Food: Rustic French classics. 
Get: Appetizers. They’re generously portioned and show more finesse than the entrées.
Don’t get: Desserts. Gummy bread pudding and ho-hum chocolate pot de crème aren’t worth the calories.

 

The idea of a bistro is seductive for a chef, particularly for Darlene Boline Moseng, owner of A La Maison in Ardmore, who has vacationed in France 10 times. In describing the inspiration for her new BYOB, she recounts authentic old restaurants where Europeans feast on French comfort food. Think steaming crocks of onion soup, silken pâtés, and winey braises filled with meat tender enough for toothless grandmères.
 
The archetype is alluring. But it takes more than a room full of French trinkets and a well-stamped passport to bring that ideal to life for diners. Parc, for example, manages to tempt otherwise reasonable people into faking French accents because the baguettes are just as French as the banquettes, and a service misstep rarely intrudes on the collective reverie. At A La Maison, the antique mirrors suggest France, but the inconsistent cooking and sophomoric waitstaff are constant reminders that you aren’t anywhere near Paris.
 
Escargots bathed in white wine and butter lacked the usual garlicky punch. Another bistro requirement, steak frites, paired a buttery strip steak with limp, undercooked fries. A striped bass special (which had bits of attached butcher’s twine that dangled in the pureed potatoes) was overcooked and splashed with a bland sauce. When I asked about the inspiration for the dish, Moseng said, “Oh, I don’t know. My sous-chef created it.” A trustworthy sous-chef is valuable, but to bring any restaurant vision to life, a chef-owner must master the details, approving not just the recipes but every finished dish that leaves the kitchen. The service was similarly uninformed; waiters didn’t know the details of certain menu items (and didn’t check and report back) and vanished for long periods of time.
 
Moseng is a graduate of the Restaurant School of Philadelphia and a veteran caterer. Her talent surfaces in fits and starts across the menu. The moules frites, an oversize appetizer, has heady whiffs of shallots, bacon and the sea, and the chicken liver pâté is velvet on the tongue. Another supersized starter, duck confit salad, balances rich duck with lacy frisée kissed with the tart tang of vinaigrette. If this level of execution were consistent, A La Maison might be the bistro of Moseng’s imagination.
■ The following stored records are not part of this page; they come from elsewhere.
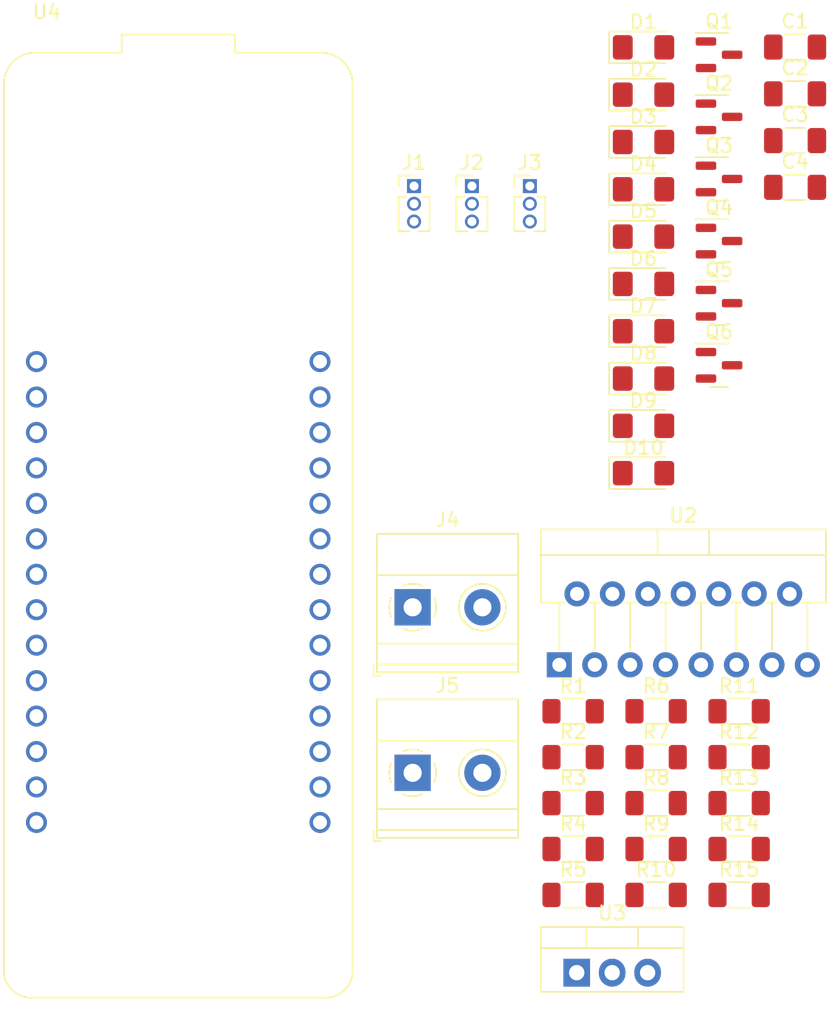
<source format=kicad_pcb>
(kicad_pcb (version 20221018) (generator pcbnew)

  (general
    (thickness 1.6)
  )

  (paper "A4")
  (layers
    (0 "F.Cu" signal)
    (31 "B.Cu" signal)
    (32 "B.Adhes" user "B.Adhesive")
    (33 "F.Adhes" user "F.Adhesive")
    (34 "B.Paste" user)
    (35 "F.Paste" user)
    (36 "B.SilkS" user "B.Silkscreen")
    (37 "F.SilkS" user "F.Silkscreen")
    (38 "B.Mask" user)
    (39 "F.Mask" user)
    (40 "Dwgs.User" user "User.Drawings")
    (41 "Cmts.User" user "User.Comments")
    (42 "Eco1.User" user "User.Eco1")
    (43 "Eco2.User" user "User.Eco2")
    (44 "Edge.Cuts" user)
    (45 "Margin" user)
    (46 "B.CrtYd" user "B.Courtyard")
    (47 "F.CrtYd" user "F.Courtyard")
    (48 "B.Fab" user)
    (49 "F.Fab" user)
    (50 "User.1" user)
    (51 "User.2" user)
    (52 "User.3" user)
    (53 "User.4" user)
    (54 "User.5" user)
    (55 "User.6" user)
    (56 "User.7" user)
    (57 "User.8" user)
    (58 "User.9" user)
  )

  (setup
    (pad_to_mask_clearance 0)
    (pcbplotparams
      (layerselection 0x00010fc_ffffffff)
      (plot_on_all_layers_selection 0x0000000_00000000)
      (disableapertmacros false)
      (usegerberextensions false)
      (usegerberattributes true)
      (usegerberadvancedattributes true)
      (creategerberjobfile true)
      (dashed_line_dash_ratio 12.000000)
      (dashed_line_gap_ratio 3.000000)
      (svgprecision 4)
      (plotframeref false)
      (viasonmask false)
      (mode 1)
      (useauxorigin false)
      (hpglpennumber 1)
      (hpglpenspeed 20)
      (hpglpendiameter 15.000000)
      (dxfpolygonmode true)
      (dxfimperialunits true)
      (dxfusepcbnewfont true)
      (psnegative false)
      (psa4output false)
      (plotreference true)
      (plotvalue true)
      (plotinvisibletext false)
      (sketchpadsonfab false)
      (subtractmaskfromsilk false)
      (outputformat 1)
      (mirror false)
      (drillshape 1)
      (scaleselection 1)
      (outputdirectory "")
    )
  )

  (net 0 "")
  (net 1 "+5V")
  (net 2 "Earth")
  (net 3 "+12V")
  (net 4 "/Vin")
  (net 5 "Net-(J5-Pin_2)")
  (net 6 "+3V3")
  (net 7 "/S3_IN")
  (net 8 "/S4_IN")
  (net 9 "/S5_IN")
  (net 10 "Net-(D7-A)")
  (net 11 "Net-(D10-K)")
  (net 12 "Net-(J1-Pin_1)")
  (net 13 "Net-(J1-Pin_2)")
  (net 14 "Net-(J2-Pin_1)")
  (net 15 "Net-(J2-Pin_2)")
  (net 16 "Net-(J3-Pin_1)")
  (net 17 "Net-(J3-Pin_2)")
  (net 18 "Net-(Q1-B)")
  (net 19 "Net-(Q2-B)")
  (net 20 "Net-(Q3-B)")
  (net 21 "Net-(Q4-B)")
  (net 22 "Net-(Q4-C)")
  (net 23 "Net-(Q5-B)")
  (net 24 "Net-(Q5-C)")
  (net 25 "Net-(Q6-B)")
  (net 26 "Net-(Q6-C)")
  (net 27 "/S3_EN")
  (net 28 "/S4_EN")
  (net 29 "/S5_EN")
  (net 30 "unconnected-(U2-SENSE_A-Pad1)")
  (net 31 "unconnected-(U2-OUT1-Pad2)")
  (net 32 "unconnected-(U2-OUT2-Pad3)")
  (net 33 "unconnected-(U2-IN1-Pad5)")
  (net 34 "unconnected-(U2-EnA-Pad6)")
  (net 35 "unconnected-(U2-IN2-Pad7)")
  (net 36 "/D2_IN")
  (net 37 "/D_EN")
  (net 38 "/D1_IN")
  (net 39 "unconnected-(U4-PA02{slash}D15{slash}DAC0{slash}AIN(0){slash}A0-PadJ3_2)")
  (net 40 "unconnected-(U4-PB02{slash}D16{slash}AIN(10){slash}A1-PadJ3_3)")
  (net 41 "unconnected-(U4-PB03{slash}D17{slash}AIN(11){slash}A2-PadJ3_4)")
  (net 42 "unconnected-(U4-PA06{slash}D20{slash}AIN(6){slash}A5-PadJ3_7)")
  (net 43 "unconnected-(U4-PA07{slash}D21{slash}AIN(7){slash}A6-PadJ3_8)")
  (net 44 "unconnected-(U4-PA23{slash}D1(PWM)-PadJ3_10)")
  (net 45 "unconnected-(U4-PA10{slash}D2(PWM)-PadJ3_11)")
  (net 46 "unconnected-(U4-PA11{slash}D3(PWM)-PadJ3_12)")
  (net 47 "unconnected-(U4-PB10{slash}D4(PWM)-PadJ3_13)")
  (net 48 "unconnected-(U4-PB11{slash}D5(PWM)-PadJ3_14)")
  (net 49 "unconnected-(U4-PA20{slash}D6(PWM)-PadJ5_1)")
  (net 50 "unconnected-(U4-PA21{slash}D7(PWM)-PadJ5_2)")
  (net 51 "unconnected-(U4-PA16{slash}D8(PWM){slash}COPI(SC1)-PadJ5_3)")
  (net 52 "unconnected-(U4-PA17{slash}D9{slash}SCK(SC1)-PadJ5_4)")
  (net 53 "unconnected-(U4-PA19{slash}D10(PWM){slash}CIPO(SC1)-PadJ5_5)")
  (net 54 "unconnected-(U4-PA08{slash}D11{slash}SDA(SC2)-PadJ5_6)")
  (net 55 "unconnected-(U4-PA09{slash}D12(PWM){slash}SCL(SC2)-PadJ5_7)")
  (net 56 "unconnected-(U4-PB23{slash}D13{slash}RX(SC5)-PadJ5_8)")
  (net 57 "unconnected-(U4-PB22{slash}D14{slash}TX(SC5)-PadJ5_9)")
  (net 58 "unconnected-(U4-RESET-PadJ5_10)")
  (net 59 "/S1_EN")

  (footprint "Package_TO_SOT_SMD:SOT-23" (layer "F.Cu") (at 176.56 91.45))

  (footprint "Diode_SMD:D_1206_3216Metric_Pad1.42x1.75mm_HandSolder" (layer "F.Cu") (at 171.145 72.06))

  (footprint "Capacitor_SMD:C_1206_3216Metric_Pad1.33x1.80mm_HandSolder" (layer "F.Cu") (at 182.01 68.65))

  (footprint "Capacitor_SMD:C_1206_3216Metric_Pad1.33x1.80mm_HandSolder" (layer "F.Cu") (at 182.01 72))

  (footprint "Resistor_SMD:R_1206_3216Metric_Pad1.30x1.75mm_HandSolder" (layer "F.Cu") (at 166.1 119.53))

  (footprint "Resistor_SMD:R_1206_3216Metric_Pad1.30x1.75mm_HandSolder" (layer "F.Cu") (at 172.05 122.82))

  (footprint "Package_TO_SOT_SMD:SOT-23" (layer "F.Cu") (at 176.56 87))

  (footprint "Diode_SMD:D_1206_3216Metric_Pad1.42x1.75mm_HandSolder" (layer "F.Cu") (at 171.145 95.79))

  (footprint "SimbolosSnapEDA:BOARD_ARDUINO_MKR_WAN_1310" (layer "F.Cu") (at 137.8 102.9))

  (footprint "Resistor_SMD:R_1206_3216Metric_Pad1.30x1.75mm_HandSolder" (layer "F.Cu") (at 172.05 119.53))

  (footprint "Package_TO_SOT_SMD:SOT-23" (layer "F.Cu") (at 176.56 73.65))

  (footprint "Connector_PinHeader_1.27mm:PinHeader_1x03_P1.27mm_Vertical" (layer "F.Cu") (at 163 78.61))

  (footprint "Connector_PinHeader_1.27mm:PinHeader_1x03_P1.27mm_Vertical" (layer "F.Cu") (at 158.85 78.61))

  (footprint "Resistor_SMD:R_1206_3216Metric_Pad1.30x1.75mm_HandSolder" (layer "F.Cu") (at 166.1 116.24))

  (footprint "Diode_SMD:D_1206_3216Metric_Pad1.42x1.75mm_HandSolder" (layer "F.Cu") (at 171.145 82.23))

  (footprint "Diode_SMD:D_1206_3216Metric_Pad1.42x1.75mm_HandSolder" (layer "F.Cu") (at 171.145 89.01))

  (footprint "Diode_SMD:D_1206_3216Metric_Pad1.42x1.75mm_HandSolder" (layer "F.Cu") (at 171.145 92.4))

  (footprint "Resistor_SMD:R_1206_3216Metric_Pad1.30x1.75mm_HandSolder" (layer "F.Cu") (at 172.05 126.11))

  (footprint "Diode_SMD:D_1206_3216Metric_Pad1.42x1.75mm_HandSolder" (layer "F.Cu") (at 171.145 85.62))

  (footprint "Resistor_SMD:R_1206_3216Metric_Pad1.30x1.75mm_HandSolder" (layer "F.Cu") (at 178 116.24))

  (footprint "Resistor_SMD:R_1206_3216Metric_Pad1.30x1.75mm_HandSolder" (layer "F.Cu") (at 178 126.11))

  (footprint "Resistor_SMD:R_1206_3216Metric_Pad1.30x1.75mm_HandSolder" (layer "F.Cu") (at 166.1 126.11))

  (footprint "Package_TO_SOT_SMD:SOT-23" (layer "F.Cu") (at 176.56 78.1))

  (footprint "Diode_SMD:D_1206_3216Metric_Pad1.42x1.75mm_HandSolder" (layer "F.Cu") (at 171.145 68.67))

  (footprint "Diode_SMD:D_1206_3216Metric_Pad1.42x1.75mm_HandSolder" (layer "F.Cu") (at 171.145 78.84))

  (footprint "Resistor_SMD:R_1206_3216Metric_Pad1.30x1.75mm_HandSolder" (layer "F.Cu") (at 166.1 122.82))

  (footprint "Resistor_SMD:R_1206_3216Metric_Pad1.30x1.75mm_HandSolder" (layer "F.Cu") (at 178 129.4))

  (footprint "Capacitor_SMD:C_1206_3216Metric_Pad1.33x1.80mm_HandSolder" (layer "F.Cu") (at 182.01 78.7))

  (footprint "Package_TO_SOT_THT:TO-220-3_Vertical" (layer "F.Cu") (at 166.36 134.97))

  (footprint "Resistor_SMD:R_1206_3216Metric_Pad1.30x1.75mm_HandSolder" (layer "F.Cu") (at 172.05 129.4))

  (footprint "Capacitor_SMD:C_1206_3216Metric_Pad1.33x1.80mm_HandSolder" (layer "F.Cu") (at 182.01 75.35))

  (footprint "Diode_SMD:D_1206_3216Metric_Pad1.42x1.75mm_HandSolder" (layer "F.Cu") (at 171.145 75.45))

  (footprint "Package_TO_SOT_THT:TO-220-15_P2.54x2.54mm_StaggerOdd_Lead4.58mm_Vertical" (layer "F.Cu") (at 165.11 112.91))

  (footprint "Resistor_SMD:R_1206_3216Metric_Pad1.30x1.75mm_HandSolder" (layer "F.Cu") (at 172.05 116.24))

  (footprint "Package_TO_SOT_SMD:SOT-23" (layer "F.Cu") (at 176.56 69.2))

  (footprint "TerminalBlock_Phoenix:TerminalBlock_Phoenix_MKDS-1,5-2_1x02_P5.00mm_Horizontal" (layer "F.Cu") (at 154.6 108.79))

  (footprint "Resistor_SMD:R_1206_3216Metric_Pad1.30x1.75mm_HandSolder" (layer "F.Cu") (at 178 119.53))

  (footprint "Diode_SMD:D_1206_3216Metric_Pad1.42x1.75mm_HandSolder" (layer "F.Cu") (at 171.145 99.18))

  (footprint "Resistor_SMD:R_1206_3216Metric_Pad1.30x1.75mm_HandSolder" (layer "F.Cu") (at 178 122.82))

  (footprint "Resistor_SMD:R_1206_3216Metric_Pad1.30x1.75mm_HandSolder" (layer "F.Cu") (at 166.1 129.4))

  (footprint "TerminalBlock_Phoenix:TerminalBlock_Phoenix_MKDS-1,5-2_1x02_P5.00mm_Horizontal" (layer "F.Cu") (at 154.6 120.65))

  (footprint "Package_TO_SOT_SMD:SOT-23" (layer "F.Cu") (at 176.56 82.55))

  (footprint "Connector_PinHeader_1.27mm:PinHeader_1x03_P1.27mm_Vertical" (layer "F.Cu") (at 154.7 78.61))

)

</source>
But basic cooking chops and a crush on France don’t add up to a great restaurant.  
Originally published in Philadelphia magazine, April 2009
 

User Comments:

Charles
Posted by Charles | Mar. 24, 2009 at 1:27 PM
COMMENT:
I would barley give this place a C. It may work out,but the night we went they oversold the place so much they could only offer us seats in the bar and we had reservations made 2 weeks before. Entree's were very disappointing. Apps were ok, and dessert you're better off going to Baskin Robbins. Too many good places on MainLine to bother with this one.
more than we expected
Posted by dave | Apr. 20, 2009 at 9:18 PM
COMMENT:
when u spend millions of dollars and you have Steven Star's great name excellence is expected, when u take a chance in Ardmore to bring something special to a great neighborhood what I found was more than I expected. We luved the food and we really enjoyed the atmosphere and to compare a talented newcomer in her first few months of operation, with a industry giant is an honor and yet a shame. Hopefully your readers will see thru what I perceived as a critic not liking a conversation and enjoy what the true purpose of a small french bistro can bring outside downtown philly. This was our 4th visit and we found the owners charming and attentive. Thanks for another great evening!!! see u soon!
Getting Better
Posted by Tim | Aug. 25, 2009 at 10:10 AM
COMMENT:
Last Saturday I went to A La Maison for a second time. The first time I dined there was in February and the experience was average. On Saturday, the food was excellent. The risotto was delicate, flavorful, and perfectly cooked. The shortrib was rich and comforting. In the future I'll probably skip dessert. The service is a little slow, but attentive. I think the slow service authenticates the French experience. A La Maison is not trying to deliver haute cuisine, but what it does deliever is pretty authentic country French. All things considered, I had a very good meal and will go back soon.